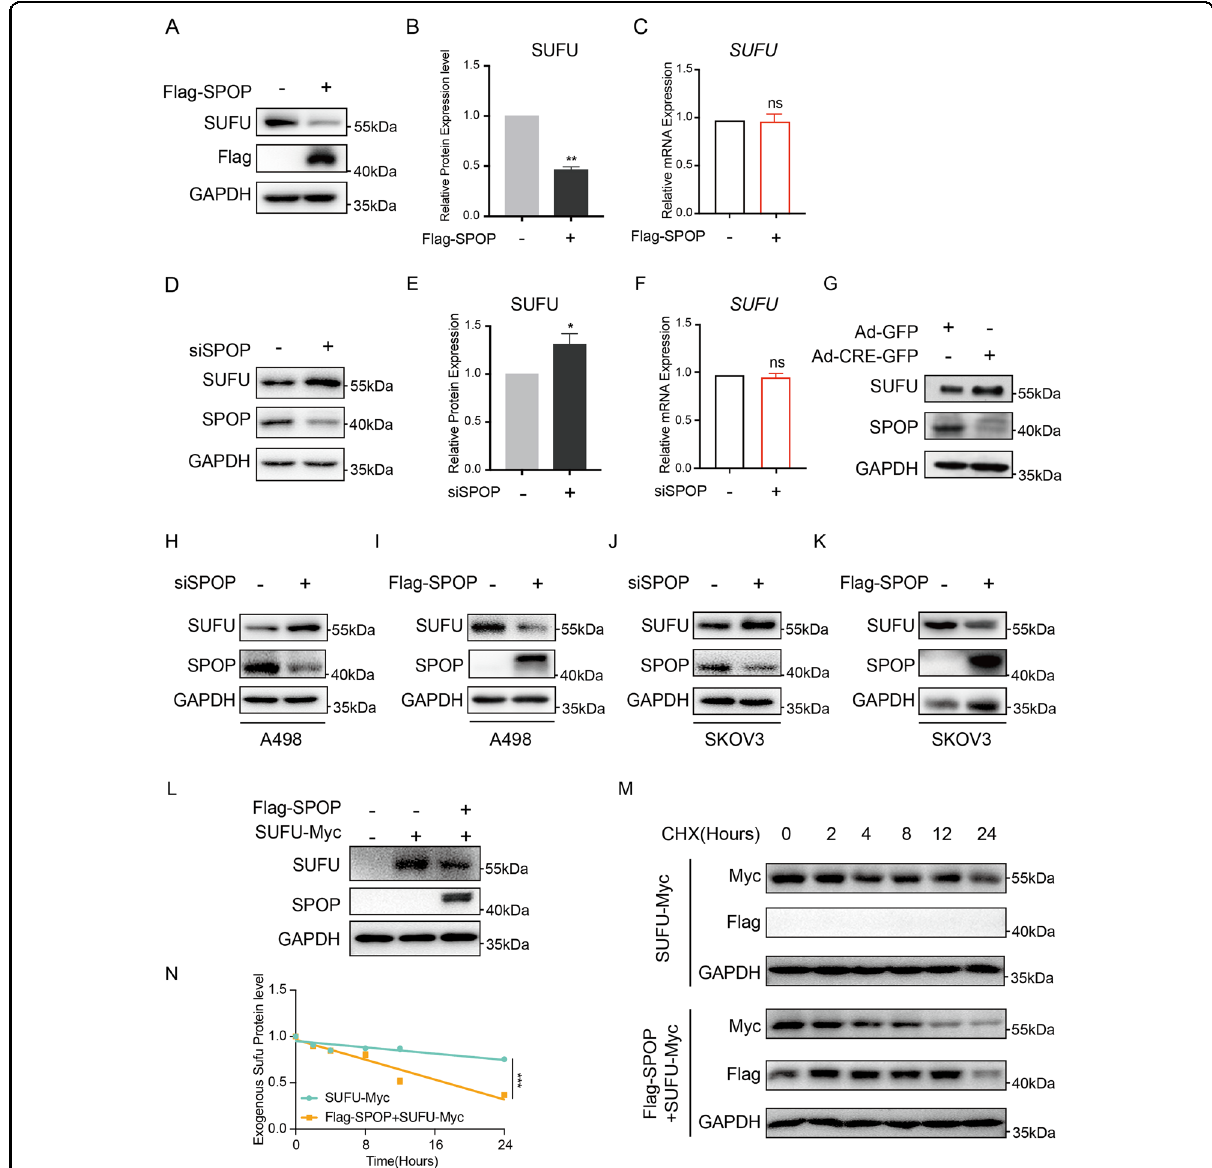
Fig. 1 SPOP negatively regulates SUFU in mammals. A – F After transfection of indicated plasmids or siRNAs into 293T cells, SPOP and SUFU levels were veri fi ed by western blotting and qRT-PCR, and the abundance of SUFU protein in A and D was quanti fi ed. G SUFU protein levels were detected by western blot analysis of SPOP foxl/ fl ox cells infected with Ad-Cre-GFP viruses in comparison with cells infected with Ad-GFP viruses. H – K Protein levels of SUFU were determined by western blot analysis of the kidney cancer cell line A498 and ovarian cancer cell line SKOV3 after indicated transfection. L SUFU-Myc protein levels were examined by western blot analysis of 293T cells which were transfected with Flag-SPOP. Western blot analysis M and quanti fi cation N showed stabilization of SUFU-Myc in 293T cells transfected with RK5-Flag-SPOP. Protein synthesis was blocked with cycloheximide (CHX) treatment. The error bars indicate SD. * P < 0.05; ** P < 0.01; *** P < 0.001; ns not signi fi cant (unpaired Student ’ s t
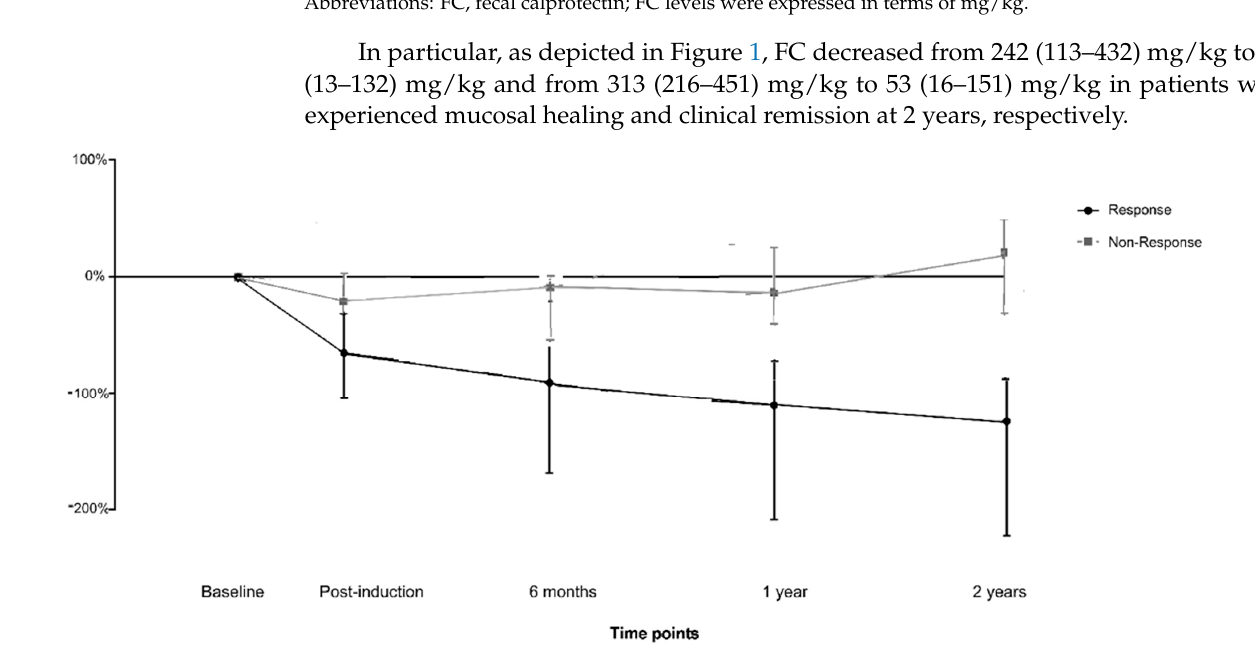
Figure 1. Kinetics of fecal calprotectin levels in responders and non-responders at different consecu- tive time-points .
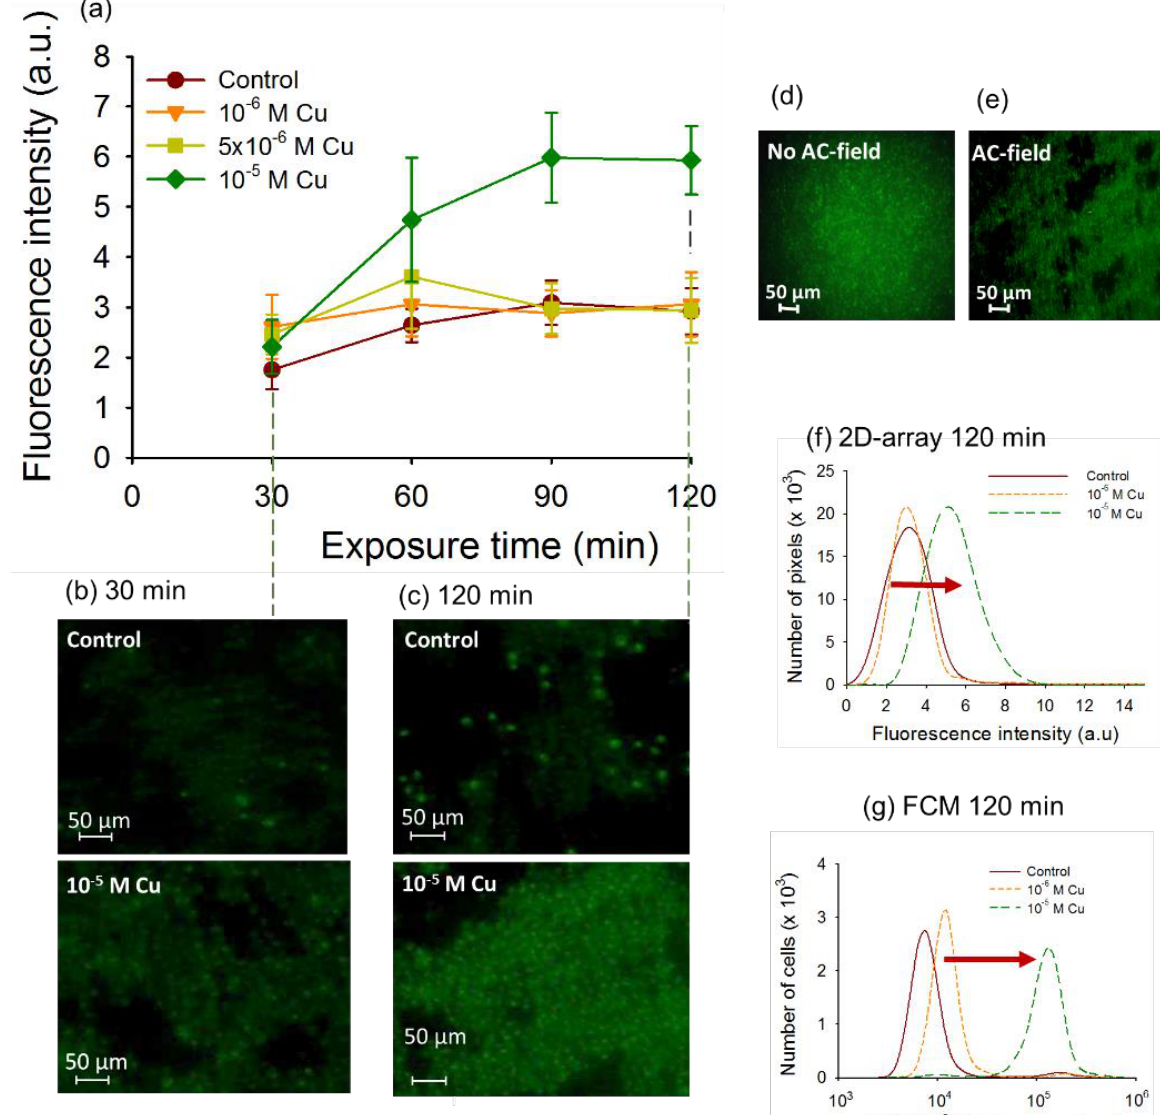
Figure 5. Data for Cu-induced oxidative stress in 2D-assemblies of C. reinhardtii. ( a ) Time course of the mean corrected CellROX ® Green fluorescent intensity ( CF ) per pixel of cells assembled in 2D-arrays by DEP exposed to increasing Cu concentrations; ( b ) Microscopy images of CellROX ® stained 2D-assemblies in the absence and presence of Cu for 30 ( b ) and ( c ) 120 min of exposure; Fluorescence images of CellROX ® stained cells after 30 min of exposure to 10 −5 M Cu ( d ) no AC-field applied and ( e ) AC-field of 100 V·cm −1 and 100 Hz; ( f ) Number of pixels obtained with the 2D-assembly versus corrected fluorescence of CellROX ® Green; ( g ) FCM cytograms for CellROX ® Green for 120 min of exposure. Conditions are the same as for 2D-assembly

About this exercise. May I have only the lines from the start of the data through the line containing "Figure 1. Kinetics", both included, reproduced exactly and without the pictures?

Result for this exercise.
Fig. 1 SPOP negatively regulates SUFU in mammals. A – F After transfection of indicated plasmids or siRNAs into 293T cells, SPOP and SUFU levels were veri fi ed by western blotting and qRT-PCR, and the abundance of SUFU protein in A and D was quanti fi ed. G SUFU protein levels were detected by western blot analysis of SPOP foxl/ fl ox cells infected with Ad-Cre-GFP viruses in comparison with cells infected with Ad-GFP viruses. H – K Protein levels of SUFU were determined by western blot analysis of the kidney cancer cell line A498 and ovarian cancer cell line SKOV3 after indicated transfection. L SUFU-Myc protein levels were examined by western blot analysis of 293T cells which were transfected with Flag-SPOP. Western blot analysis M and quanti fi cation N showed stabilization of SUFU-Myc in 293T cells transfected with RK5-Flag-SPOP. Protein synthesis was blocked with cycloheximide (CHX) treatment. The error bars indicate SD. * P < 0.05; ** P < 0.01; *** P < 0.001; ns not signi fi cant (unpaired Student ’ s t
Figure 1. Kinetics of fecal calprotectin levels in responders and non-responders at different consecu- tive time-points .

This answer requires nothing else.